- TASKS FOR THIS EXERCISE
**A.** Answer these questions about the account of building a yurt and looking for land:
(i) What two materials went into the skeleton of the yurt?
(ii) How many intentional communities did the couple visit?
(iii) Which three states did they search for a place to live?
**B.** According to the account of building a yurt and looking for land, why did the couple choose to make a yurt?
**C.** Can you carry on the account of building a yurt and looking for land, starting right after its final sentence?

- DOCUMENT SEGMENT
- Opening Delimiter -
During this time away from my job, I met and married a man. He is an artist, and his opinions and preferences have helped me to refine my choices. He influenced me to use more natural materials and to use reclaimed wood when possible.
I shared with him my dream of moving to the country. We came up with the idea of making a yurt because then we could have a portable home we could set up anywhere. We completed the skeleton of the yurt using purchased lumber as well as bamboo harvested in a local park.
We visited two intentional communities and looked into the option of living on land that was not ours, in a loose community of others who also built their own homes, grew their own food, and used composting toilets. Ultimately we decided that the two we'd visited were not the right fit for us.
We travelled and searched in Virginia, North Carolina, and West Virginia for places that might be right for us, but nothing felt right. We live in New Jersey, and there isn't much land in New Jersey where prices and codes are flexible for what we are interested in doing.
- Closing Delimiter -
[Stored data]
- Opening Delimiter -
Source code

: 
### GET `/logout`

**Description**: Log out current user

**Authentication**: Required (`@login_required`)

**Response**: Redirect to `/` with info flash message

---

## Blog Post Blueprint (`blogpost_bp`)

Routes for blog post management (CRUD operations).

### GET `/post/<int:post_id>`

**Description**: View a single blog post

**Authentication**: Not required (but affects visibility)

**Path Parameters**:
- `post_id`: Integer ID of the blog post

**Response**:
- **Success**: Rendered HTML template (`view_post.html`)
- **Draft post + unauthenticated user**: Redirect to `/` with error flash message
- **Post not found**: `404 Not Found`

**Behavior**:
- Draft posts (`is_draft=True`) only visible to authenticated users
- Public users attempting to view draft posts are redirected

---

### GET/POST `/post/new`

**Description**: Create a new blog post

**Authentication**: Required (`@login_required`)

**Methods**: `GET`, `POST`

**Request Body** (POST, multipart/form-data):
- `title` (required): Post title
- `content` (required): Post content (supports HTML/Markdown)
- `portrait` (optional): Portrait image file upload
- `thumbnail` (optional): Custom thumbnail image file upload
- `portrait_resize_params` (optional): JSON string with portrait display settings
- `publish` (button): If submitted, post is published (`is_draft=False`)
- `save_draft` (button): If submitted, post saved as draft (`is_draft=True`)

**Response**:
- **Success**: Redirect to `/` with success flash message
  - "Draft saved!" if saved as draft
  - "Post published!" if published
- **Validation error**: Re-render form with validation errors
- Closing Delimiter -
- ANSWERS TO THE PROBLEMS
**A.**
(i) Purchased lumber and bamboo harvested in a local park.
(ii) Two.
(iii) Virginia, North Carolina, and West Virginia.

**B.** They chose a yurt because it would give them a portable home. They could set it up anywhere, which suited the dream of moving to the country.

**C.**
Ultimately, after a year of searching and false starts, we returned to New Jersey where I was re-hired to the teaching job I'd left 4 years earlier. It felt like a betrayal of myself to return to what I'd left with high hopes of something truer. At the same time the job has provided stability and additional savings, and the dream is still alive.
We've been through some hard times, and yet I think I've learned a lot. Nothing is ever lost. Last year, I had my first real garden in the back yard of a house we rented.
Later last year, Hurricane Sandy flooded that house with almost a foot of water. The good news is that we read the forecast of an 8 foot storm surge, so we moved all the books upstairs, emptied the lower cabinets in the kitchen, and after putting the table legs in buckets, put the couch on top of the table. We saved a lot of our things.
Our yurt, which we'd been storing out in the gazebo, had already gotten sadly mildewed (there was no better place to store it, and it was already moldy from its previous home in an apartment basement). Then Sandy's waters soaked it again, and we agreed that it was time to let go of this yurt structure we'd been moving with us for 2 years. It had started to feel like an albatross. The mold, mildew, and finally the polluted waters of the New York Harbor officially made it a bad vibes feeling object.
It was with relief that we dumped it on the side of the road along with a lot of other junk.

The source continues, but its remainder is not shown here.